I of course want to put all the good behavior on the fact that we caught him doing something wrong, delivered a fair punishment and did not stray from our position– he did ask his mom if he could go to the Cubs game on Sunday and she said no. Yes, kids need and even want limits. So our good parenting must have made all the difference. Sure, I’ll buy that. At least until it does not work out this way next time.

For two and a half days anyway it has been great to see the side of him that usually only other parents get to see.

Sometimes It’s The Little Things

Service. Getting good service. Getting good service at a grocery store chain. Don’t really expect it. When it happens it makes the whole shopping experience. Even lightens up the day a bit.

Was standing at the deli counter. Two people being served and one in front of me. One of the people behind the counter was really slow. It took longer than expected to have them call my number. As I was standing there I was thinking, “please let the faster one finish first and call my number. If I end up with the slow one, one of us may not survive the experience”  (it had been a bad day already).

To my surprise a third person came behind the counter and my number was called. She was friendly and fast. Soon I was on my way.

By no means was this a life altering experience. It was just a life brightening experience. A momentary smile.

A Whole Lotta Shakin’:The Great Chicago Earthquake of 2008

I thought 5.2 on the Richter scale was limited to California. The Midwest, impossible…or not.

Friday morning I had woken up during the middle of the night, had dozed back off when I felt the bed shake. Kinda like when you put quarters in the beds at cheap motels. 4:37 am. I figured I must have been dreaming until I heard the news on the way into work.

It was the New Madrid fault line. Worst quake in the midwest in 40 years. Centered 120 miles south of Chicago. Here is what the Chicago Tribune reported the morning of the quake:

“A massive rock formation 7 miles below West Salem, Ill., moved just an inch or so at 4:36 a.m. Friday, but that was enough to cause the 5.2 magnitude earthquake that broke windows and cracked walls near the epicenter, shook Chicagoans in their beds and sent shock waves that people felt as far away as Kansas and West Virginia.

Neither the main quake nor the half-dozen aftershocks caused any major injuries or property damage. But the rattling was the worst to hit Illinois since 1968, when a 5.3 quake caused more damage to buildings but no injuries.”

I have thought for a long time that while the winters can be brutally cold and July and August can shelter that Chicago was clear of natural disasters. No hurricanes, tornadoes or quakes…or so I thought.

Well, you can get out of town, be fearful or just rock with the Jerry Lee. I vote for the latter.

First Name Basis?


They are everywhere. In restaurants, at airports, stores, office buildings. People from whom you need answers or they provide a service and they wear a name tag. Your interactions with them are typically brief and fleeting and you WILL NEVER SEE THEM AGAIN.            


During the conversation or at the end when thanking them, or cursing them, do you call them by their first name?


I have mixed feelings. One could argue that by doing so you acknowledge them as individuals and it demonstrates respect. On the flip side, one could consider this a show of personal connection or intimacy that goes beyond the few moments of interaction.


Personally I do not think that I would like someone to use my first name if I were Name Tag Person. I would be thinking, “Where do you get off. You don’t know who me”. But that is me.


And you?

Small Town Boy

I am in Pittsburgh today…Pittsburgh, TX. You know, right next to Mt. Pleasant and 15 miles from Paris.

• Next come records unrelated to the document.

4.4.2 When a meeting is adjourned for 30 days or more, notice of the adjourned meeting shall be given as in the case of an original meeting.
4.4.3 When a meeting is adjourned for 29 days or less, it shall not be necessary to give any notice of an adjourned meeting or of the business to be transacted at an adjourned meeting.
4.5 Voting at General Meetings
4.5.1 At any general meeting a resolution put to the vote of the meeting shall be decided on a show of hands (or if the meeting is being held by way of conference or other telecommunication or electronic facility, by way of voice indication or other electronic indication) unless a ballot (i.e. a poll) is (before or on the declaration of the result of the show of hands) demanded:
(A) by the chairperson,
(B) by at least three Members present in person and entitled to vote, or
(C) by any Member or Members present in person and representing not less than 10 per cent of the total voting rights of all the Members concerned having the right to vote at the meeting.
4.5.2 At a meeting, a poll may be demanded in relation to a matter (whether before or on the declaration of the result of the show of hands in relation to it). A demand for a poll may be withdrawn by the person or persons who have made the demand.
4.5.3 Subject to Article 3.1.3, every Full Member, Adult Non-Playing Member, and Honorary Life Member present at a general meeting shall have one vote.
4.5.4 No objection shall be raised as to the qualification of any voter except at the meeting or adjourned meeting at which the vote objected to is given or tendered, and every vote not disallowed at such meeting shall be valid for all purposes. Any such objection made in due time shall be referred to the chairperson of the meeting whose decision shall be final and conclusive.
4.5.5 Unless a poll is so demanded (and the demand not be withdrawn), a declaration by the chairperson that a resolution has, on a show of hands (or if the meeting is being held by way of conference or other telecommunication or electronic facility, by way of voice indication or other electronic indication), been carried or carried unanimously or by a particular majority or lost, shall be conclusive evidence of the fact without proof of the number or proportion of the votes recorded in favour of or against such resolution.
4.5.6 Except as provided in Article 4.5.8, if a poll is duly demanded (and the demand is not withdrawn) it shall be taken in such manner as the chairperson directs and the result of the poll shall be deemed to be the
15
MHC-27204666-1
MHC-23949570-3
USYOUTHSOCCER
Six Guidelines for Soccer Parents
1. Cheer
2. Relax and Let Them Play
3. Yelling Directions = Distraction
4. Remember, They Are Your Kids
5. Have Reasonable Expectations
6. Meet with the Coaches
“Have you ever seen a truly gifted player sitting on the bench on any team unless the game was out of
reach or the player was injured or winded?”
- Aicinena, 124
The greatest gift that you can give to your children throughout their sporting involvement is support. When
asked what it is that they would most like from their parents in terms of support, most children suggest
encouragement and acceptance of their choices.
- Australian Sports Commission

No it is not the pits, glad to get that out of the way.

I seem to have more than my fair share of clients based in small towns which by itself is not bad just inconvenient. Pittsburgh is a 2.5 hour drive from Dallas. I get to stay at a Holiday Inn Express. Free breakfast.

For dinner I get to choose between Chili’s, Applebee’s and a dive Mexican joint. No contest. Mexican it is.

Someday I hope to get clients in a major metropolitan area.  One with an airport.  And restaurants.